Activities ▸
**A.** In the article on Columbia River fish traps, how many fish were identified as spawners headed upstream of Bonneville Dam?
**B.** List every number written in digits in the article on Columbia River fish traps.
**C.** Continue the article on Columbia River fish traps from its last sentence.

*** Opening of Passage shown ***

Old is new; an experimental fish trap on the Columbia River/Wild Fish Conservancy photo
The handwriting might be on the wall for the commercial gillnet fisheries targeting Columbia River salmon in the wake of a new study documenting how almost unbelievably clean it is to fish with traps.
Traps, which steer fish into holding pens where they are kept alive until they can be sorted for harvests or upstream passage, have long been known to be a better means of selective harvest than gillnets, which indiscriminately snag and hold salmon of any species that happen to poke their heads through the mesh or become entangled in it.
But it was not known how much better, with some scientists thinking the stress of the time spent in holding pens might cause the later death of some trapped salmon eventually freed to continue on their way to the spawning grounds.
The problem gets especially difficult on the Columbia where struggling wild kings mix with kings returning to hatcheries built to maintain fishing opportunities along the more than 1,200-mile-long river that flows from the Canadian Rockies south through the state of Washington before turning west to form the Washington-Oregon border.
Using data from a genetic testing and tagging program that began in 2019, Fish Conservancy researchers were able to identify and then enumerate the number of Chinook surviving the trap and making it to spawning grounds above the Bonneville Dam more than 100 miles and about a week’s travel time for a salmon upstream from the trap.
“Based upon our tagged sample of fish that had genetically assigned to populations originating above Bonneville Dam,” they reported, every fish tagged in the trap had made it past that obstacle.
‘Remarkable’ results
The study is now in the peer-review process.
Given its small sample size – only 88 fish were identified as spawners headed upstream of Bonneville – it would be a stretch to say that it shows the use of traps could eliminate all bycatch mortality for Chinook in mixed-stock fisheries, but the study makes it clear that if the idea is to harvest salmon cleanly, traps are the way to go.

*** Close of Passage shown ***
*** Opening of Extracted entries ***

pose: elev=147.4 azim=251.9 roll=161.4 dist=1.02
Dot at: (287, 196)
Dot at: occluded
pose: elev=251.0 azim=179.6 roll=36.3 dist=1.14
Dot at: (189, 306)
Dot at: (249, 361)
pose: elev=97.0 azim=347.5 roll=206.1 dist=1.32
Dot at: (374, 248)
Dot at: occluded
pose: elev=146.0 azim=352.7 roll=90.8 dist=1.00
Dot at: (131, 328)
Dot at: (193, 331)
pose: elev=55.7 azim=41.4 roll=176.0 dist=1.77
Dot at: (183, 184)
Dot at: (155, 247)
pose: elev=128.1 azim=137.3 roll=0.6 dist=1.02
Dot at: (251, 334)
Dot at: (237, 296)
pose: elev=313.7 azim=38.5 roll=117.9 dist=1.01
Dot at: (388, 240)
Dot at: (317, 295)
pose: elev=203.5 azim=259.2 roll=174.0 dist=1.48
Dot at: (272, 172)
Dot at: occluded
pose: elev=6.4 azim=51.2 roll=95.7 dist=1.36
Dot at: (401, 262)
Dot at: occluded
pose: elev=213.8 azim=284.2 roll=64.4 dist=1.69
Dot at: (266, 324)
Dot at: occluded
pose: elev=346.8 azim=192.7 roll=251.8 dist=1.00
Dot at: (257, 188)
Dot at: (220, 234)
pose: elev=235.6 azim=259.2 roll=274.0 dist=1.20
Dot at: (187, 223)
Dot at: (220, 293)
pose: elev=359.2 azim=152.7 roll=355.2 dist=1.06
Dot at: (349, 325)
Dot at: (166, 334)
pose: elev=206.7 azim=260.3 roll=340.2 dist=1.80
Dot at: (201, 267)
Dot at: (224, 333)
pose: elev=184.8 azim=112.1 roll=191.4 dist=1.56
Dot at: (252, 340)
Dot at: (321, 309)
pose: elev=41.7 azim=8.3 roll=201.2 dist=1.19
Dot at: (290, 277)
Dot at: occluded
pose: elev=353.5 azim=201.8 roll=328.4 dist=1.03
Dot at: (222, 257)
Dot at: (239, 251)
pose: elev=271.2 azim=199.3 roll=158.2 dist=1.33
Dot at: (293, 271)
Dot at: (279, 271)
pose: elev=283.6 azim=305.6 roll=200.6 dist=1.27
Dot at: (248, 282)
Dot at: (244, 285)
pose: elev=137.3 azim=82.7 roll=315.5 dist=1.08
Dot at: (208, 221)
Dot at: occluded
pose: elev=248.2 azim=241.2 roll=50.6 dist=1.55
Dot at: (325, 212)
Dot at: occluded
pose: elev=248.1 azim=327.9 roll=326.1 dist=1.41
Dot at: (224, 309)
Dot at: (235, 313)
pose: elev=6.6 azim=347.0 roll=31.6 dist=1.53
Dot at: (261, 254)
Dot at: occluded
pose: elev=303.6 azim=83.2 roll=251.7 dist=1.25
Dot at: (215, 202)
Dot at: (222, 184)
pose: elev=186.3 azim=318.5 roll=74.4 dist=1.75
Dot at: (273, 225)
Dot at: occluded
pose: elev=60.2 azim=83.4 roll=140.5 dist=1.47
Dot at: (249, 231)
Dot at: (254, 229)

*** Close of Extracted entries ***

Expected results ▸
**A.** 88 fish

**B.** 1,200; 2019; 100; 88

**C.**
As the Conservancy put it, “the latest survival analysis provides some of the most irrefutable and persuasive evidence to date that passively operated fish traps may provide sustainable fishing opportunities for hatchery fish (or other healthy and abundant stocks) while eliminating mortality to threatened and endangered wild salmon that co-mingle in the river.”
Traps, however, are controversial.
In Alaska, commercial traps were banned at Statehood. They had been long resented in the territory as the tools of Outside interests that held too much power over salmon harvests.
Even then, however, it was known traps were a scientifically better means of harvest, as Rogers conceded:
“…It was the only way that salmon should have been harvested because the fish worked out to the runs. You could manage. You knew what was coming and going. You could control the escapement of the fish. You could then control the harvest. You didn’t have to chase mobile gear all over the place. And it was just perfect, but the trouble with the fish trap was that it was owned by the processors, the canners, and they were all Outside interests.”
Post Statehood, Alaska took a more democratic view of commercial salmon harvesting and let everyone have at it. By the start of the 1970s, state salmon returns were at record lows in part due to cold water in the North Pacific ocean and in part due to overfishing.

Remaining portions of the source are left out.